The music labels, including Universal, Warner Bros and Sony, argued in court with massive copyright infringements through the download of music videos as video or MP3 files. These would be used in the U.S. as well as in other countries. They accuse the two websites Flvto.biz and 2conv.com and their operator Tofig Kurbanov of aiding and abetting copyright infringement.
According to a report by the online magazine Torrentfreak, Kurbanov, unlike many other foreign site operators, defended himself with a team of lawyers in the US court. Arguing that the courts had no jurisdiction over a Russian site operator, he filed a motion to dismiss.
IP addresses and location data must be logged as well
The district court initially agreed with the argument and dismissed the lawsuit. However, the record companies successfully appealed. The case had to be heard again in the Virginia District Court. The record companies used this to demand information such as download statistics and location data from Kurbanov. However, the operator did not log such data and could not share it accordingly.

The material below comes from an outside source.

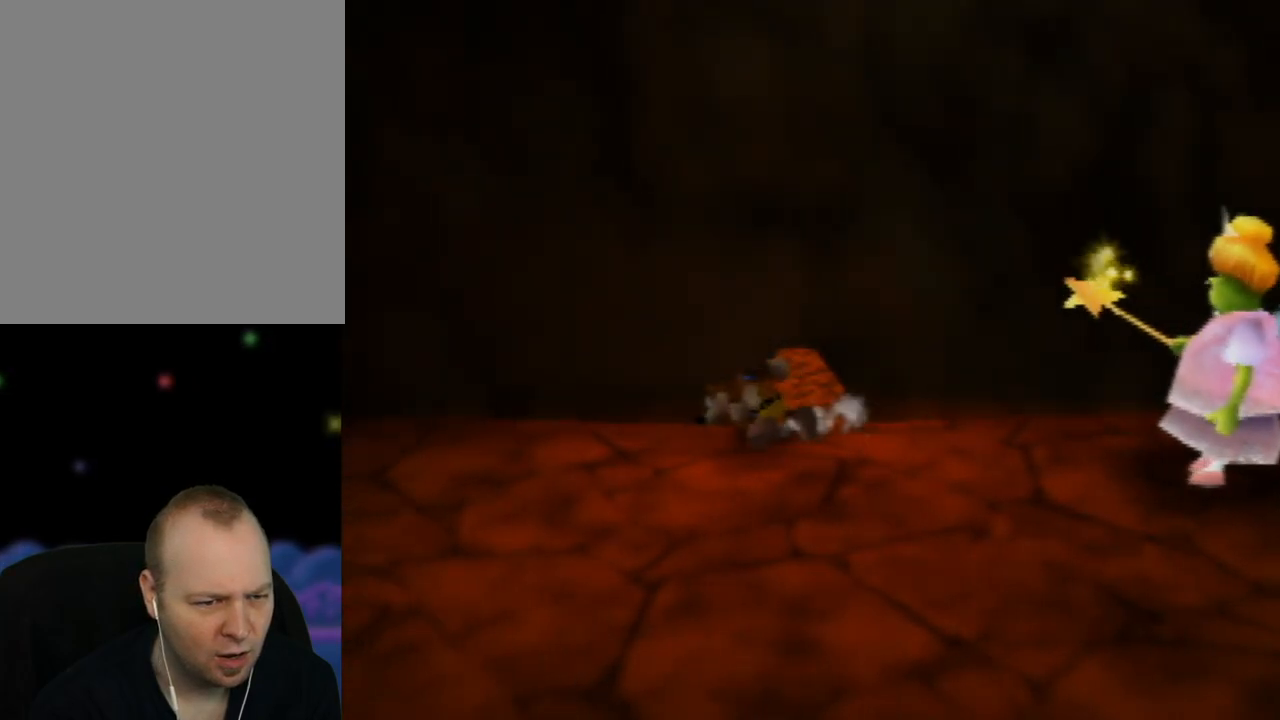
{"buttons": ["Z"], "left_stick": "center", "events": [[317, "left_stick", "center"]]}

The court followed the music labels’ reasoning and obliged the defendant to activate the logs, collect and share the data. For all converted files, the labels want to obtain “documentation of any subsequent use, reproduction, storage, distribution or other disposition of the audio file, including the date and time the audio file was downloaded and the geographic location (i.e., state) of the user.”
Kurbanov worries about the privacy of his users by collecting IP addresses. The record labels countered that the IP addresses could be redacted. However, it is not clear from the court order whether data may be redacted. According to Torrentfreak, it is not clear from the court documents that the music labels wanted to use the data to track users of the website. However, this cannot be ruled out.